## WHAT TO WORK ON
The entries are to be written out word for word, with their images left out.

***** SUPPLIED INFORMATION *****

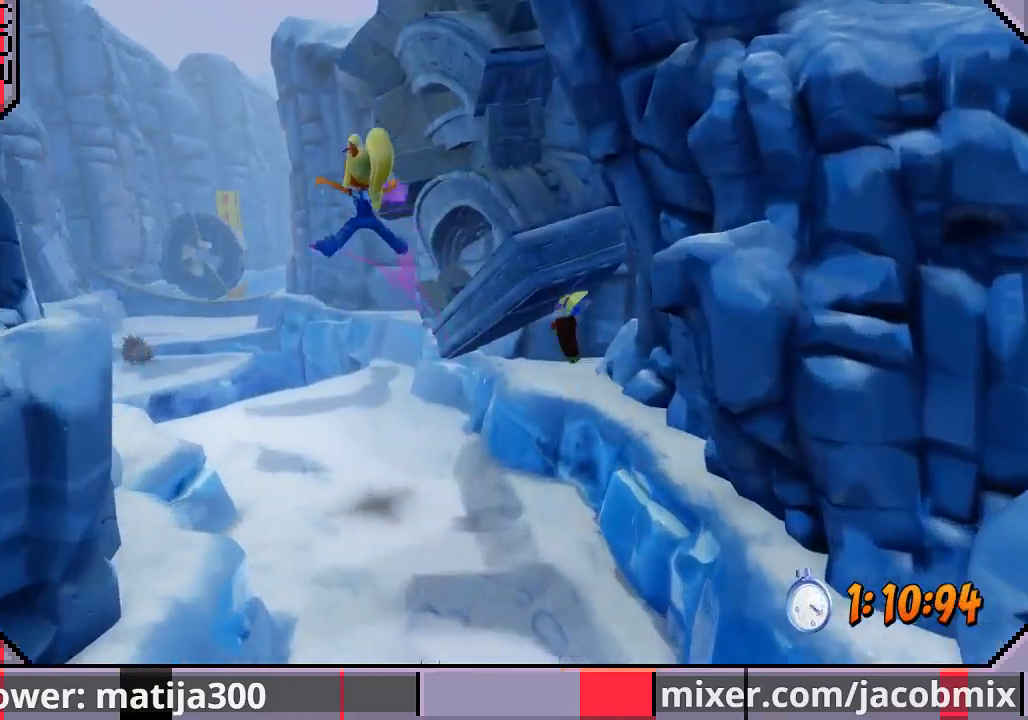
{"buttons": ["DPAD_UP"], "left_stick": "center", "right_stick": "center", "events": [[400, "DPAD_LEFT", "up"]]}
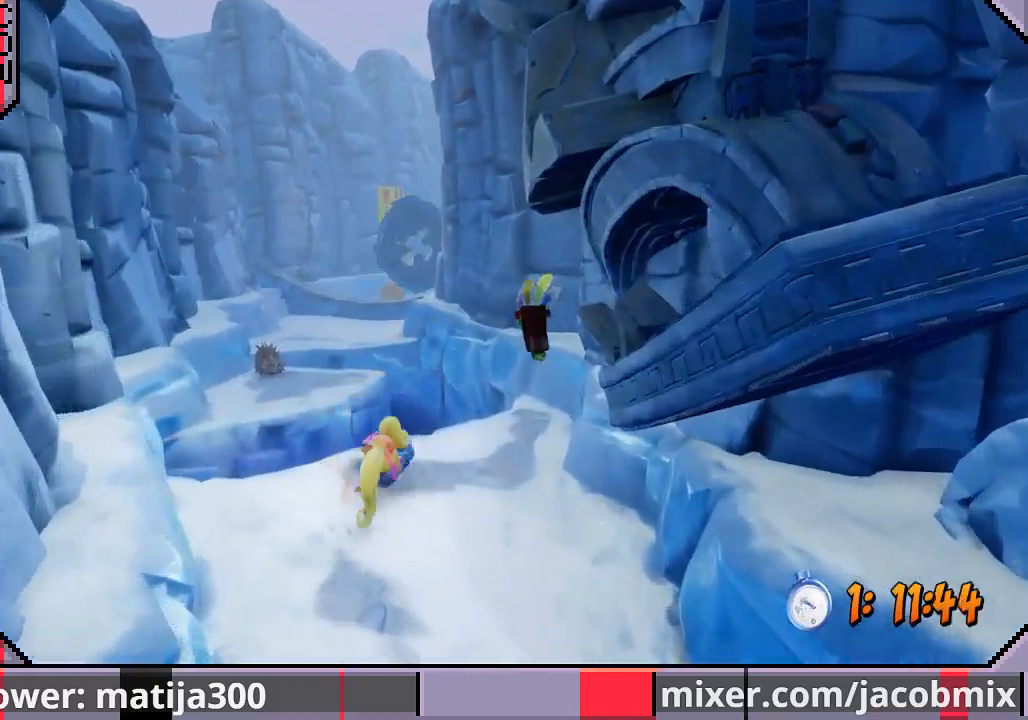
{"buttons": ["DPAD_UP"], "left_stick": "center", "right_stick": "center", "events": [[67, "CROSS", "down"], [167, "DPAD_LEFT", "down"], [200, "CROSS", "up"], [400, "DPAD_LEFT", "up"]]}
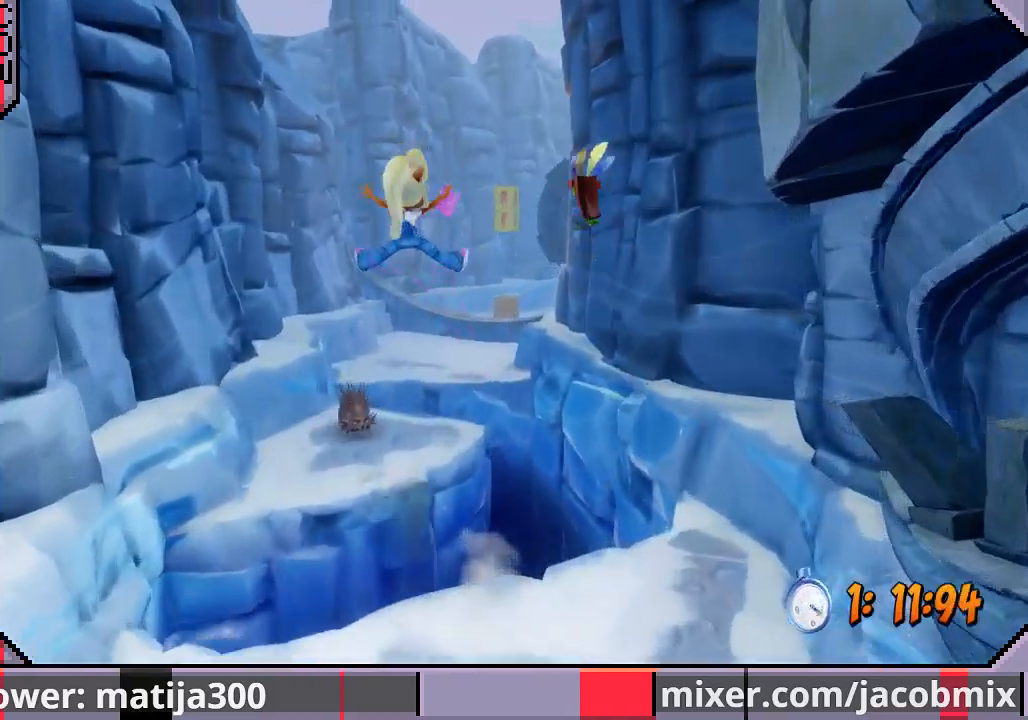
{"buttons": ["CROSS", "DPAD_UP"], "left_stick": "center", "right_stick": "center", "events": [[67, "DPAD_UP", "up"], [200, "DPAD_UP", "down"], [400, "CROSS", "down"]]}
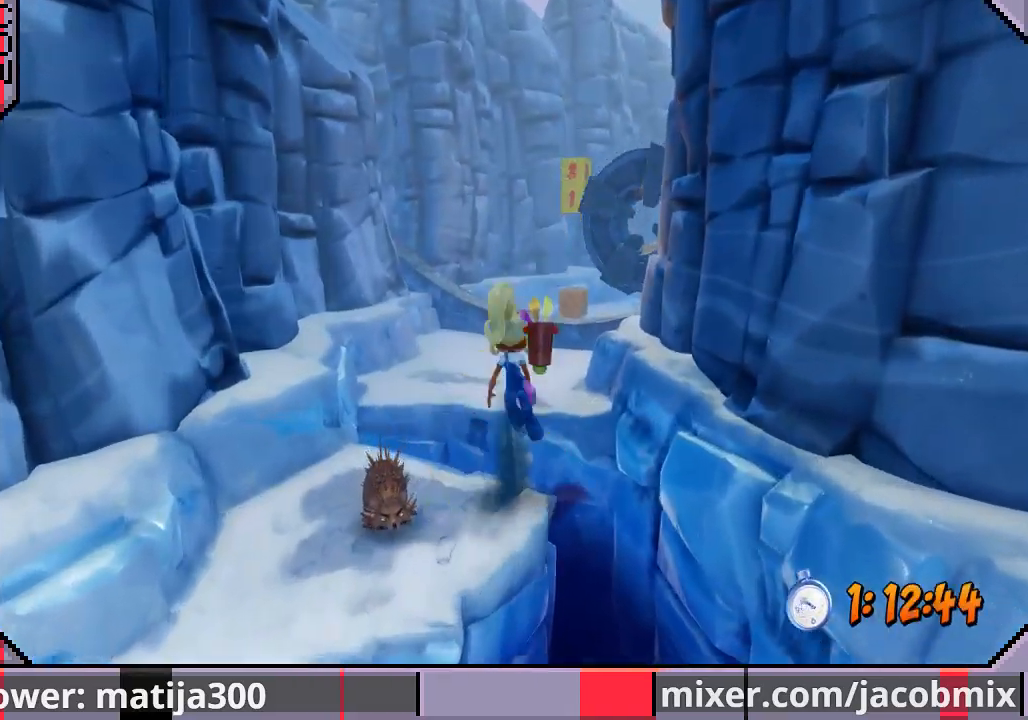
{"buttons": ["DPAD_UP"], "left_stick": "center", "right_stick": "center", "events": [[167, "CROSS", "up"], [167, "DPAD_LEFT", "down"], [267, "DPAD_LEFT", "up"], [333, "DPAD_RIGHT", "down"], [500, "DPAD_RIGHT", "up"]]}
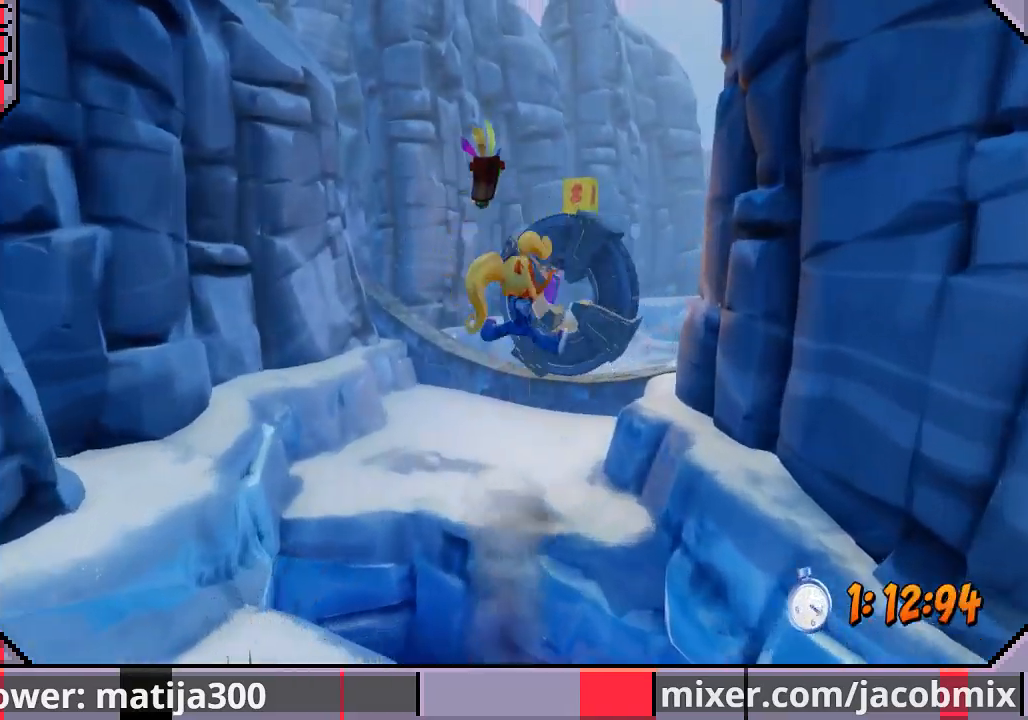
{"buttons": ["DPAD_UP"], "left_stick": "center", "right_stick": "center", "events": [[167, "DPAD_RIGHT", "down"], [300, "DPAD_RIGHT", "up"]]}
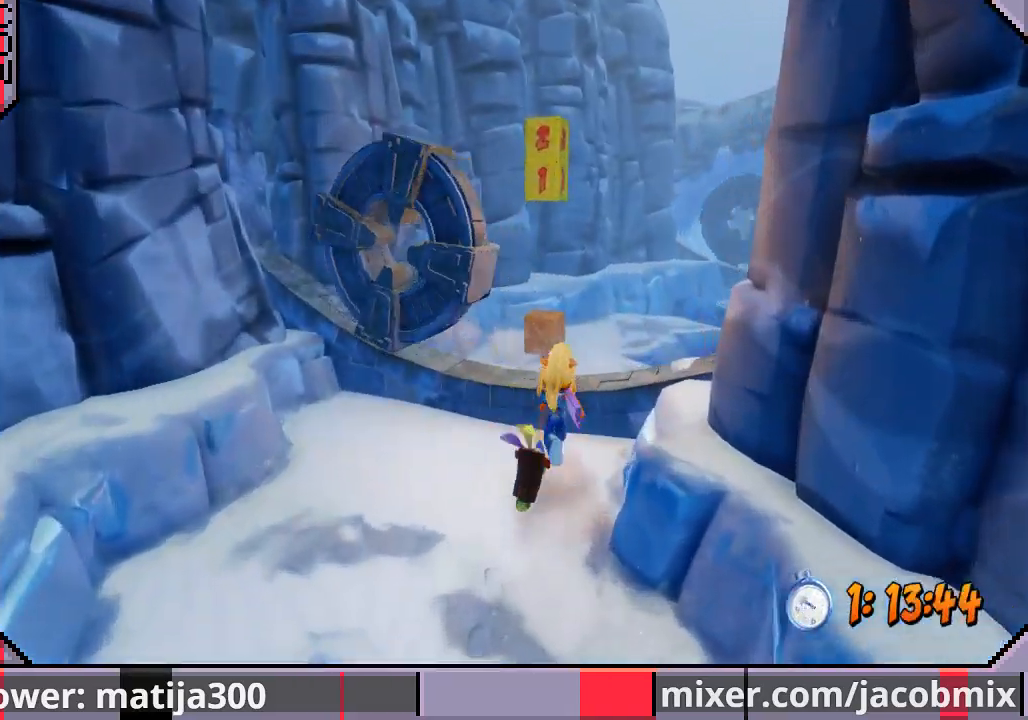
{"buttons": ["CROSS", "SQUARE", "DPAD_UP", "DPAD_RIGHT"], "left_stick": "center", "right_stick": "center", "events": [[67, "CROSS", "down"], [133, "DPAD_LEFT", "down"], [133, "SQUARE", "down"], [433, "DPAD_LEFT", "up"], [500, "DPAD_RIGHT", "down"]]}
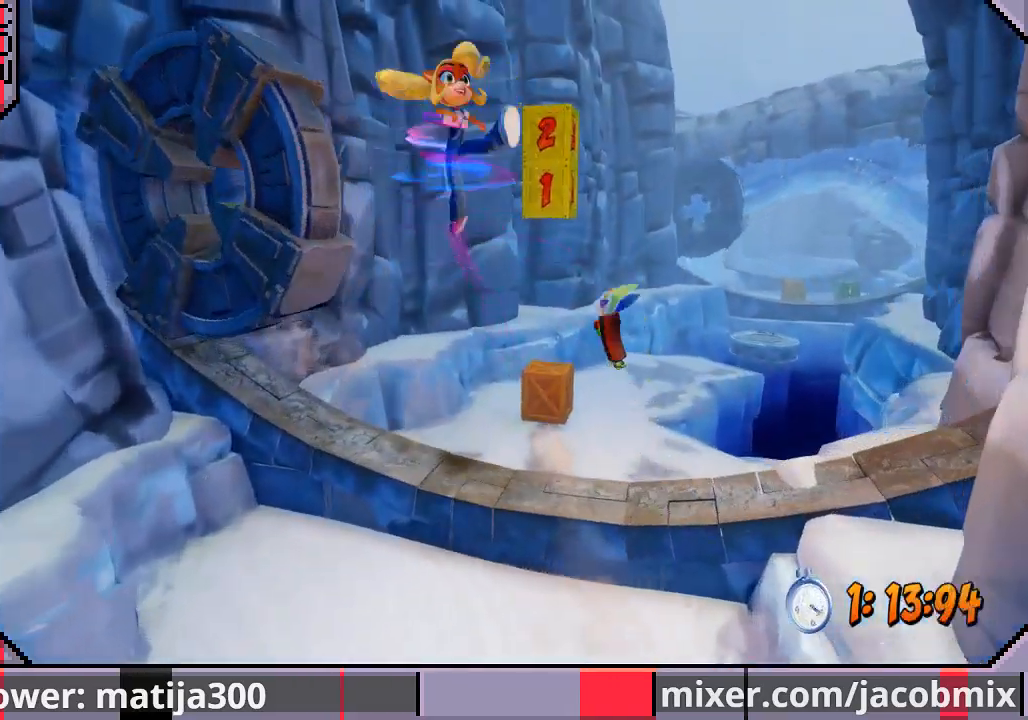
{"buttons": ["DPAD_UP", "DPAD_LEFT"], "left_stick": "center", "right_stick": "center", "events": [[133, "SQUARE", "up"], [167, "CROSS", "up"], [233, "SQUARE", "down"], [300, "SQUARE", "up"], [333, "DPAD_RIGHT", "up"], [367, "DPAD_LEFT", "down"], [367, "SQUARE", "down"], [433, "SQUARE", "up"]]}
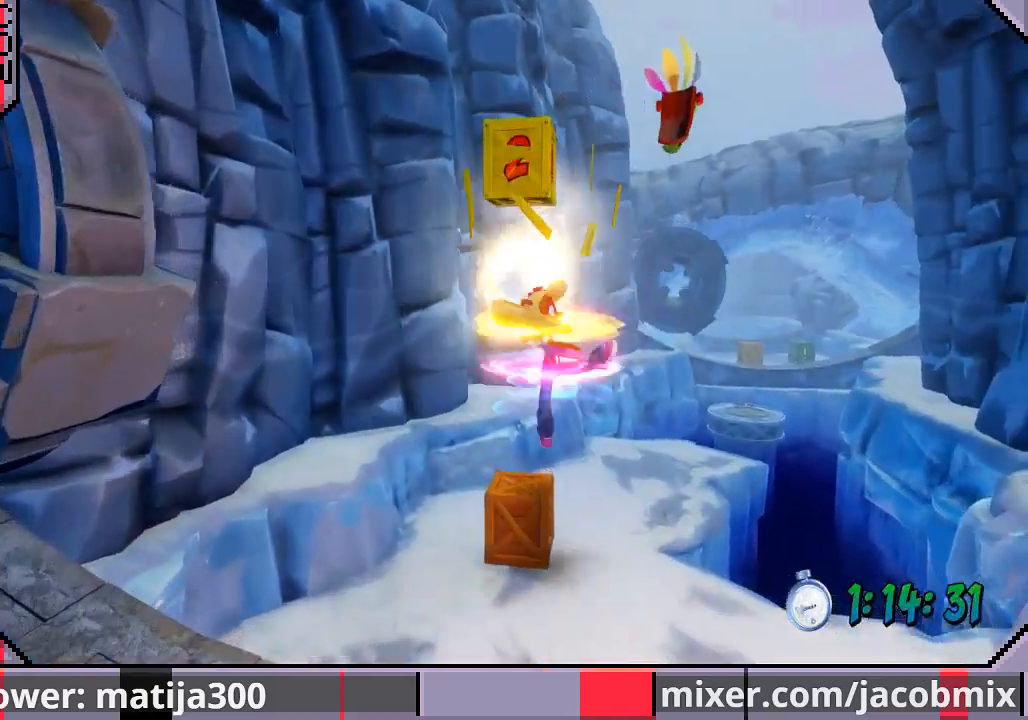
{"buttons": ["CROSS", "DPAD_DOWN"], "left_stick": "center", "right_stick": "center", "events": [[33, "DPAD_LEFT", "up"], [67, "DPAD_RIGHT", "down"], [167, "DPAD_RIGHT", "up"], [167, "DPAD_UP", "up"], [200, "DPAD_LEFT", "down"], [233, "DPAD_DOWN", "down"], [467, "DPAD_LEFT", "up"], [500, "CROSS", "down"]]}
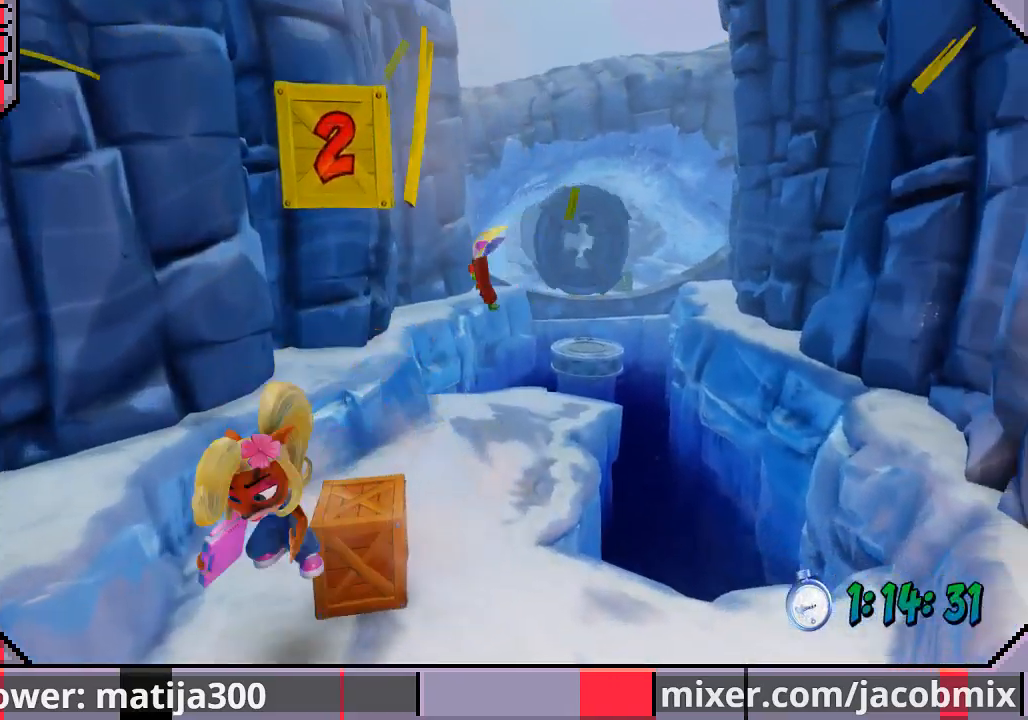
{"buttons": ["DPAD_UP", "DPAD_LEFT"], "left_stick": "center", "right_stick": "center", "events": [[33, "DPAD_DOWN", "up"], [33, "DPAD_UP", "down"], [100, "DPAD_RIGHT", "down"], [167, "SQUARE", "down"], [333, "DPAD_RIGHT", "up"], [367, "DPAD_LEFT", "down"], [433, "SQUARE", "up"], [467, "CROSS", "up"]]}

*****

## SOLUTION TO THIS PROBLEM
{"buttons": ["DPAD_UP"], "left_stick": "center", "right_stick": "center", "events": [[400, "DPAD_LEFT", "up"]]}
{"buttons": ["DPAD_UP"], "left_stick": "center", "right_stick": "center", "events": [[67, "CROSS", "down"], [167, "DPAD_LEFT", "down"], [200, "CROSS", "up"], [400, "DPAD_LEFT", "up"]]}
{"buttons": ["CROSS", "DPAD_UP"], "left_stick": "center", "right_stick": "center", "events": [[67, "DPAD_UP", "up"], [200, "DPAD_UP", "down"], [400, "CROSS", "down"]]}
{"buttons": ["DPAD_UP"], "left_stick": "center", "right_stick": "center", "events": [[167, "CROSS", "up"], [167, "DPAD_LEFT", "down"], [267, "DPAD_LEFT", "up"], [333, "DPAD_RIGHT", "down"], [500, "DPAD_RIGHT", "up"]]}
{"buttons": ["DPAD_UP"], "left_stick": "center", "right_stick": "center", "events": [[167, "DPAD_RIGHT", "down"], [300, "DPAD_RIGHT", "up"]]}
{"buttons": ["CROSS", "SQUARE", "DPAD_UP", "DPAD_RIGHT"], "left_stick": "center", "right_stick": "center", "events": [[67, "CROSS", "down"], [133, "DPAD_LEFT", "down"], [133, "SQUARE", "down"], [433, "DPAD_LEFT", "up"], [500, "DPAD_RIGHT", "down"]]}
{"buttons": ["DPAD_UP", "DPAD_LEFT"], "left_stick": "center", "right_stick": "center", "events": [[133, "SQUARE", "up"], [167, "CROSS", "up"], [233, "SQUARE", "down"], [300, "SQUARE", "up"], [333, "DPAD_RIGHT", "up"], [367, "DPAD_LEFT", "down"], [367, "SQUARE", "down"], [433, "SQUARE", "up"]]}
{"buttons": ["CROSS", "DPAD_DOWN"], "left_stick": "center", "right_stick": "center", "events": [[33, "DPAD_LEFT", "up"], [67, "DPAD_RIGHT", "down"], [167, "DPAD_RIGHT", "up"], [167, "DPAD_UP", "up"], [200, "DPAD_LEFT", "down"], [233, "DPAD_DOWN", "down"], [467, "DPAD_LEFT", "up"], [500, "CROSS", "down"]]}
{"buttons": ["DPAD_UP", "DPAD_LEFT"], "left_stick": "center", "right_stick": "center", "events": [[33, "DPAD_DOWN", "up"], [33, "DPAD_UP", "down"], [100, "DPAD_RIGHT", "down"], [167, "SQUARE", "down"], [333, "DPAD_RIGHT", "up"], [367, "DPAD_LEFT", "down"], [433, "SQUARE", "up"], [467, "CROSS", "up"]]}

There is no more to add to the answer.